The government must take the recommendation of the Economic Affairs Division (EAD) to request development partners to diversify their portfolio to heart. Even in the year 2020, with assistance from development partners, we are yet to achieve the United Nations (UN) Millennium Development Goals (MDGs). Reports from previous financial assistance packages reveals that construction and transportation have been given the lion’s share of developmental aid, while education, health, rural development and poverty reduction received little attention in the past five years.

These sectors are amongst the most crucial ones when it comes to human development. The development partners’ reports show that financial assistance packages continuously fail to identify sectors that need more funding than they are already receiving. However, now that EAD has identified the faults in the alignment of foreign-funded projects, the government must make the necessary changes so that sectors like health and education can get a fair share of aid.

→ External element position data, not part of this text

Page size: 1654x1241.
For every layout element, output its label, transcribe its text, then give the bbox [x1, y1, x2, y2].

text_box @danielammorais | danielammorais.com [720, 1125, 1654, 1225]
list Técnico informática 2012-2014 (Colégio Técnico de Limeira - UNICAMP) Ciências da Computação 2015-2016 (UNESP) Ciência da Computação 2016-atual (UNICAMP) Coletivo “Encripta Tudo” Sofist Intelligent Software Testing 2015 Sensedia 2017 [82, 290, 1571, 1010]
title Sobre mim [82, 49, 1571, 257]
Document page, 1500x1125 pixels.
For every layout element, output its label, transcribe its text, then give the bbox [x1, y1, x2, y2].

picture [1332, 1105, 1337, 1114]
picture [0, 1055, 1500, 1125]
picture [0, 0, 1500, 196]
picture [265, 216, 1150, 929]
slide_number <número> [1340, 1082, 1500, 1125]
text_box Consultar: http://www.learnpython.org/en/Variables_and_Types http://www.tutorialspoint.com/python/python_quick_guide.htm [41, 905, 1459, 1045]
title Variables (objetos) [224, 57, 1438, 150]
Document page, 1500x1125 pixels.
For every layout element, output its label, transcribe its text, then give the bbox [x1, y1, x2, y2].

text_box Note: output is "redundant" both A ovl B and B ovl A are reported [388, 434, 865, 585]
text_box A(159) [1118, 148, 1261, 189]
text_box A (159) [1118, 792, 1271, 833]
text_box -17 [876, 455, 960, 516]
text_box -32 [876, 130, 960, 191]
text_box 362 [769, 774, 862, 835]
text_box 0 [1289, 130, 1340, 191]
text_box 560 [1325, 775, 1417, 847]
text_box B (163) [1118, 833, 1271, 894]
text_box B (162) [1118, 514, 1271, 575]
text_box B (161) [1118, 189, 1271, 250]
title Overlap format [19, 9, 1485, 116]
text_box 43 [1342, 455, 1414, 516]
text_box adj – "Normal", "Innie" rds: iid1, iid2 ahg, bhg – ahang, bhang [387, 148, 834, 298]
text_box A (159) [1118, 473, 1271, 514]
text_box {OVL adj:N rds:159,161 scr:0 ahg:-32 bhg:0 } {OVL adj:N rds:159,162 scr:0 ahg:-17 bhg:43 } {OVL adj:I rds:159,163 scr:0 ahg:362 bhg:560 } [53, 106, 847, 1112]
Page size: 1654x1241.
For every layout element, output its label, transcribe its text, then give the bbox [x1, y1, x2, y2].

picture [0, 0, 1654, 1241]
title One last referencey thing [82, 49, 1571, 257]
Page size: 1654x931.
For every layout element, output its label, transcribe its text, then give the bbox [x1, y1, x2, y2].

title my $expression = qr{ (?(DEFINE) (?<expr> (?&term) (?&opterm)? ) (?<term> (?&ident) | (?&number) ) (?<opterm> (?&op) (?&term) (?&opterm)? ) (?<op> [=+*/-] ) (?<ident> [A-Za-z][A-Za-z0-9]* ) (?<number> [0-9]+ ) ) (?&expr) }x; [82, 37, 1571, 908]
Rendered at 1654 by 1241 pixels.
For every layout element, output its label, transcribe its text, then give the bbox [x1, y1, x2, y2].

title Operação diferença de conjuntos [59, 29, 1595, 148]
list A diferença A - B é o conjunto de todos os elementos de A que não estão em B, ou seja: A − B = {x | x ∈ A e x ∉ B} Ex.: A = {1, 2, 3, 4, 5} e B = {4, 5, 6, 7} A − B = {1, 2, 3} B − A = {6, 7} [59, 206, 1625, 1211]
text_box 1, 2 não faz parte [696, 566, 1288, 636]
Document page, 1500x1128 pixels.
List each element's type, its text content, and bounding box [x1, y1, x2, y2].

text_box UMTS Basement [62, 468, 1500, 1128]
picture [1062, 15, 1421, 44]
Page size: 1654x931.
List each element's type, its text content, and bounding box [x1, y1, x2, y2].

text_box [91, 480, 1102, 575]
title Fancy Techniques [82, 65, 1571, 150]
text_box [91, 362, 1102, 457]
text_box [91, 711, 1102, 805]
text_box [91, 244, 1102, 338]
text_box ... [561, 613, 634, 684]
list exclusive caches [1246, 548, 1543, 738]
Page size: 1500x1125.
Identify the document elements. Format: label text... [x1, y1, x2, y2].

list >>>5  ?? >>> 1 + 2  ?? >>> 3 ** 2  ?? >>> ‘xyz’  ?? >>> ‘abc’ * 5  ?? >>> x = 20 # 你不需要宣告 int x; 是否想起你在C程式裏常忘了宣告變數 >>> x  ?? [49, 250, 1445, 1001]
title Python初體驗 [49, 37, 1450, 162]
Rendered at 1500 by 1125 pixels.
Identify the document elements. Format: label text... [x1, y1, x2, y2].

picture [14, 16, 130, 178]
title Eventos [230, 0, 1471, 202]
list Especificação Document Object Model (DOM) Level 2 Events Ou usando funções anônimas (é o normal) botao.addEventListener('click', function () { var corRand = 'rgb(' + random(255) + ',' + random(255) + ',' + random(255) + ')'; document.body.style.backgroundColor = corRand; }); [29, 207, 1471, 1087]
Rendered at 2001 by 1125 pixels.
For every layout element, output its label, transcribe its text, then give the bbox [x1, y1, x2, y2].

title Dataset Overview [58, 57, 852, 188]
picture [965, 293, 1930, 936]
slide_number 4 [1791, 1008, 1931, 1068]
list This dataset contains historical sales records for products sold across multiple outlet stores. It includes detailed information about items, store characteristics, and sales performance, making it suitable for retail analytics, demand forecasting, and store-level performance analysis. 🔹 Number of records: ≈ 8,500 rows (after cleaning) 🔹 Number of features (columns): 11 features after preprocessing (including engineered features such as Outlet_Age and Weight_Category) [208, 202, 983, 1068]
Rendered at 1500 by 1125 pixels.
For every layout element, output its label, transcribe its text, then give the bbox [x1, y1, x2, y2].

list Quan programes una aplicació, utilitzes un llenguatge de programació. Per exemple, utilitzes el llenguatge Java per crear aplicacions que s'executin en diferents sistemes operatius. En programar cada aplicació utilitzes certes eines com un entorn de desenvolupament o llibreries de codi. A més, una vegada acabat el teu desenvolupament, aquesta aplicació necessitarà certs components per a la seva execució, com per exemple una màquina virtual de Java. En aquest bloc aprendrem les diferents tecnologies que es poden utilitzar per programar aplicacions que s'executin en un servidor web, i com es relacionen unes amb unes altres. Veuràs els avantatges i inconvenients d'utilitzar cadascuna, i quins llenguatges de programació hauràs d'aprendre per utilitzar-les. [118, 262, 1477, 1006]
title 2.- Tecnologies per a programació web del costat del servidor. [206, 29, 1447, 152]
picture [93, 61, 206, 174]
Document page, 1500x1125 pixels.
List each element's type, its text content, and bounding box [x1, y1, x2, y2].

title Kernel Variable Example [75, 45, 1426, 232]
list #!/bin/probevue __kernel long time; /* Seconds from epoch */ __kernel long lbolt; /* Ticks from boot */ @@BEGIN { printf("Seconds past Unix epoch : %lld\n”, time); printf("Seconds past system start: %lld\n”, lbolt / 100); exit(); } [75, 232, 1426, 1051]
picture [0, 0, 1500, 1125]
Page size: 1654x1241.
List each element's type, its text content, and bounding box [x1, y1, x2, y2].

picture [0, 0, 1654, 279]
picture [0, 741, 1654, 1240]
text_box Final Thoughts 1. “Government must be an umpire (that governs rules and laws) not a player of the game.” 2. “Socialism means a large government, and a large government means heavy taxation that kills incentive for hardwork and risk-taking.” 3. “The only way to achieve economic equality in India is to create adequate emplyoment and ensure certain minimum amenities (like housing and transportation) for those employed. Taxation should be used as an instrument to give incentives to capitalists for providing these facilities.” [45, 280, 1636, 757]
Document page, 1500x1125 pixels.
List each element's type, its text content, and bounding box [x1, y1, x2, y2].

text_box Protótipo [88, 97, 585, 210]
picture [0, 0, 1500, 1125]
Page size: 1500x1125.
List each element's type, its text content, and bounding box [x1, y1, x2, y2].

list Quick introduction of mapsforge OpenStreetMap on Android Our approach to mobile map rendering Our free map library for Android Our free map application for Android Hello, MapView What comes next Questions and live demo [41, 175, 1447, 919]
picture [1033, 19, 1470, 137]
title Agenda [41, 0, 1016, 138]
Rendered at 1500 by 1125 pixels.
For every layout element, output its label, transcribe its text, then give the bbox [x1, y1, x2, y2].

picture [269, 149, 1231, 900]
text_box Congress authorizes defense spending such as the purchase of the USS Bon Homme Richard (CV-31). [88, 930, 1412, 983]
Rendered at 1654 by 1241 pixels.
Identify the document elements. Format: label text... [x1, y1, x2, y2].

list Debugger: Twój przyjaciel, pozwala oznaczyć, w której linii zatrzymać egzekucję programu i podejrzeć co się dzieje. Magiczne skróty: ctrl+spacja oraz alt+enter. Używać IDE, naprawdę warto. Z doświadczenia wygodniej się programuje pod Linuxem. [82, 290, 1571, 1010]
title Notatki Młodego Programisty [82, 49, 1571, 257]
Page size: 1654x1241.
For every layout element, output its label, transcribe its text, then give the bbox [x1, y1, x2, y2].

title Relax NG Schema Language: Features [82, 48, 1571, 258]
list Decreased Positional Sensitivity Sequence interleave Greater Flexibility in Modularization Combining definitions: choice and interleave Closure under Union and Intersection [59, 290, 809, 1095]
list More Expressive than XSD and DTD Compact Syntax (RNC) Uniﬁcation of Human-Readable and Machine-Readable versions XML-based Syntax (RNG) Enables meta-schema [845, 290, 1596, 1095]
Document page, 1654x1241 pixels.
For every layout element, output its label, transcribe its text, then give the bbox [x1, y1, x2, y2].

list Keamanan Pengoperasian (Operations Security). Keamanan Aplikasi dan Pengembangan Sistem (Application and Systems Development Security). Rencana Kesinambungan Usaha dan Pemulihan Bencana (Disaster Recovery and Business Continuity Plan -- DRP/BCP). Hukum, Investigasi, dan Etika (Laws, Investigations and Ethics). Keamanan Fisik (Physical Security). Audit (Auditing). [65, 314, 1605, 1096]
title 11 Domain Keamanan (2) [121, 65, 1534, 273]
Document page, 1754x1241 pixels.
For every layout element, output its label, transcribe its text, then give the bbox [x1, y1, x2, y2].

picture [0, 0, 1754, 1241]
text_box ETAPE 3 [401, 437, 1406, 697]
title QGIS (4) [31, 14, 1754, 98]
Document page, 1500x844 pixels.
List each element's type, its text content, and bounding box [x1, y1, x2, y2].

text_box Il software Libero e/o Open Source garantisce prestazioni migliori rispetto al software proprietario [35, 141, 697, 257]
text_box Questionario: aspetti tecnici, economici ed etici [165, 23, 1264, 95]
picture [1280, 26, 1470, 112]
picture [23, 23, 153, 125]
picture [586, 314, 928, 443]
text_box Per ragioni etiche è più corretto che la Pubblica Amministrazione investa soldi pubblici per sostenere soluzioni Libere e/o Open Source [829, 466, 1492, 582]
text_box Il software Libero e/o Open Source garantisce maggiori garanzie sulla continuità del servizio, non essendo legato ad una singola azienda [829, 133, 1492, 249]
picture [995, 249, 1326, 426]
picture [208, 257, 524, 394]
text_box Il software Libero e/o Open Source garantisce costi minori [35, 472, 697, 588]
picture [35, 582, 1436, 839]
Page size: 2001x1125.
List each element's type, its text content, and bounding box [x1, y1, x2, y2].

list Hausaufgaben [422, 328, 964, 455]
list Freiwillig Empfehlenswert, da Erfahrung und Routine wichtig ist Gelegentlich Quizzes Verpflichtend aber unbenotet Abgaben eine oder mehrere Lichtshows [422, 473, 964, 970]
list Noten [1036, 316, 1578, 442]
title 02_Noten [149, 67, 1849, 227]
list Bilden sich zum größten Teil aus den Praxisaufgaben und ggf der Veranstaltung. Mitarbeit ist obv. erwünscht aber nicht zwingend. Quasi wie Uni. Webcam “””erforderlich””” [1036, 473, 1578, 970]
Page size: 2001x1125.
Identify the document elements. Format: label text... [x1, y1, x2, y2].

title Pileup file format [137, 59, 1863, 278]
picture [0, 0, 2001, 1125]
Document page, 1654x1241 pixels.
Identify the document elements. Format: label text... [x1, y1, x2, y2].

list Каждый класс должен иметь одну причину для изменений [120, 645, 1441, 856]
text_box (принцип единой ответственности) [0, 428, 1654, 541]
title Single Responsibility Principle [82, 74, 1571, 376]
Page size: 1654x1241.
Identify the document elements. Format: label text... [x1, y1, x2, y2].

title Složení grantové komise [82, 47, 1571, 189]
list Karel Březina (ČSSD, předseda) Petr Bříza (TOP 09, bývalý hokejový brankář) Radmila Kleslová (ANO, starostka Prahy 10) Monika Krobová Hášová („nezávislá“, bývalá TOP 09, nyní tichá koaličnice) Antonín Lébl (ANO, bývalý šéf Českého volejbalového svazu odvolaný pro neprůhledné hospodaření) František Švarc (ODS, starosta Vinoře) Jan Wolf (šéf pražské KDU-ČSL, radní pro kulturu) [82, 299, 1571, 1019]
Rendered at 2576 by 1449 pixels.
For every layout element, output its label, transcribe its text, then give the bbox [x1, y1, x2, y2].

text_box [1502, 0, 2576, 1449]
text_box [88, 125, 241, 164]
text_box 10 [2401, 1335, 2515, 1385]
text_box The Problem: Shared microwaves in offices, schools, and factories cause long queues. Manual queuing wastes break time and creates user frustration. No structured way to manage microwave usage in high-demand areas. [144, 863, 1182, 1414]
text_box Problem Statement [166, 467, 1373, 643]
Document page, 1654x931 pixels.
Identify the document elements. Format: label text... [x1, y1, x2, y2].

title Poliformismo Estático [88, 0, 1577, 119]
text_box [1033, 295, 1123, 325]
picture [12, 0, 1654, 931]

The intention here is not to criticise the need to invest in sectors such as transportation infrastructure or energy – far from it. It was not too long ago when Pakistan was facing a crippling energy shortage and suffered from lost revenue as a result of unutilised trade routes. But now that a sufficient effort has been – and continues to be – made in these areas, we must look forward, particularly in light of the issues raised as a result of the pandemic.

Focusing on human development must become a guiding principle in the days ahead. Currently, schemes such as the IMF’s Rapid Financing Instrument (RFI) and other assistance received from international institutions already comes earmarked for health. But once this has passed, we must not lose sight of what will always be important; the health and wellness of citizens.